Asia Shcherbakova [55:20]:
But you’re saying, you’re saying that you are… you ARE the performer for yourself, right? So this art, It’s not for somebody else. It’s just you leave and you experience your life as a coherent work of art, and you are the sole observer, essentially, of that form of art. And you talk to another person who is a historian. And he also had a certain sense of “acting into the world” and experiencing their life as a coherent, a work of art. Right? So in this sense, it seems like you don’t really have to prove to anybody that you are in this state. I mean, of course you could lie to me that you have this state, right? But I don’t think you are lying, right? But somehow it seems like, I don’t know… I think it’s a really good state, isn’t it? To be at a stage of your life where you can say that your life is like a work of art, right? So it’s not balanced maybe. But there is this sense of coherence. But…
Johanna Calderon [56:24]:
But you know… I did it many, many years of psychotherapy. Okay? At the end of that yes, I understood many things about the chaotic things and out-of-control things in my life. Some things happened in my past, But I was not present, I was just there and things happened. Really bad things happen. And at the end of all of that, and many years later, and after talking hours and hours with a psychotherapist, I understood that I was like, I don’t know, in another place. My mind was in another place, and I was just the body and things happened, and I was like, okay, you know, accepting. That there were things that they were not coherent with myself. I was like, betraying myself. I was not with myself. You know, and, so many bad things happen. That’s life. And you have to learn perhaps like this.
Asia Shcherbakova [57:42]:
So for you personally, you feel that psychotherapy was also important in order to find that state where you are right now.
Johanna Calderon [57:43]:
Yeah, absolutely. And it was like, really deep crisis in my life. So I had health problems. And that was the bottom of everything. So after that, like, okay, what is the light at the end of the tunnel? And I had to do psychotherapy. Otherwise it is impossible. I mean, just to go from there. Well, so there are different tools,
Asia Shcherbakova [58:18]:
Well, so there are different tools…
Johanna Calderon [58:20]:
Different people…
Asia Shcherbakova [58:23]:
Different people need different tools at different times of their life.” And this is also why you are doing right now this work with people who have lived through trauma and has done trauma on others.
Johanna Calderon [58:35]:
Yeah. And I hope that I can just help a little bit or at least learn a little bit from them. That is the other option. Right. Yeah.
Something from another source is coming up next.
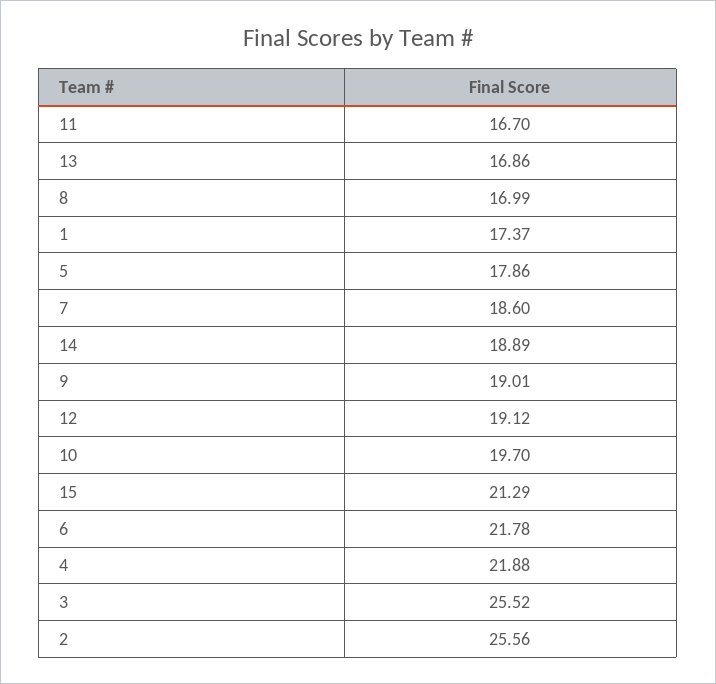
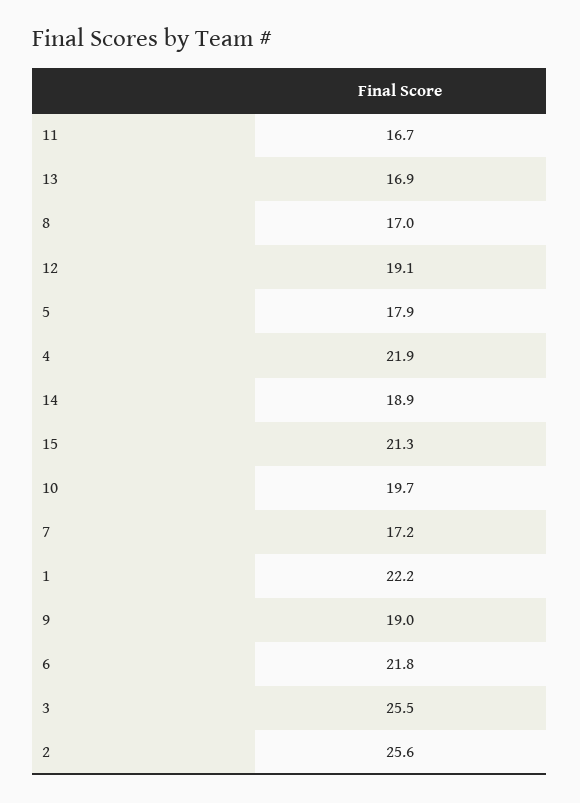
1: 17.37 -> 22.2
7: 18.6 -> 17.2

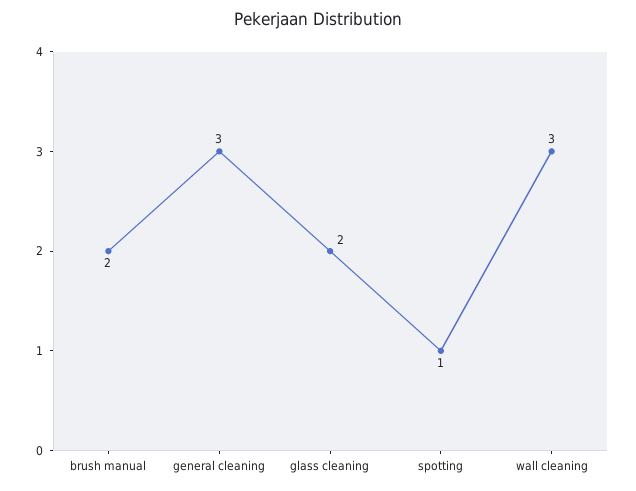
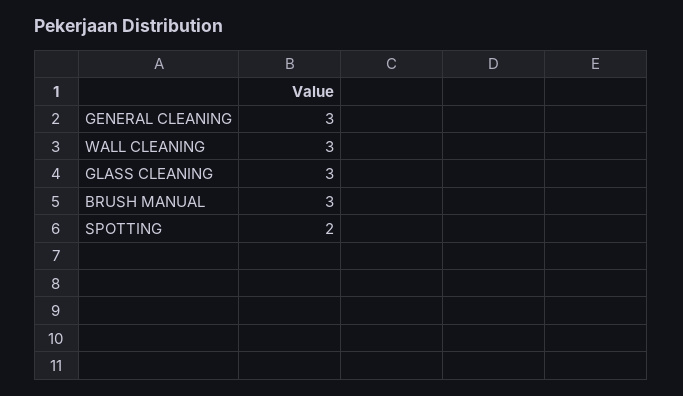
brush manual: 2 -> 3
glass cleaning: 2 -> 3
spotting: 1 -> 2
Asia Shcherbakova [58:49]:
I see. Well, I think I think we have touched on so many interesting topics. It was really great. Thank you so much.
Johanna Calderon [58:57]:
Thank you.
Asia Shcherbakova [58:59]:
Just really thank you so very much for putting things into words. I think it is so important because, look, this state that you described, I think it’s very important and it’s a really good place to be. But you only talk to one person in the past. Right. And now you talk to me about this. And I really hope that people who are going to be watching or listening, then they will also hear about that. Right? Okay. Although we don’t have a word for that state, I think it’s very interesting. And I can very much, I don’t know, relate to it.
Johanna Calderon [59:29]:
I’m glad to hear that. Thank you so much.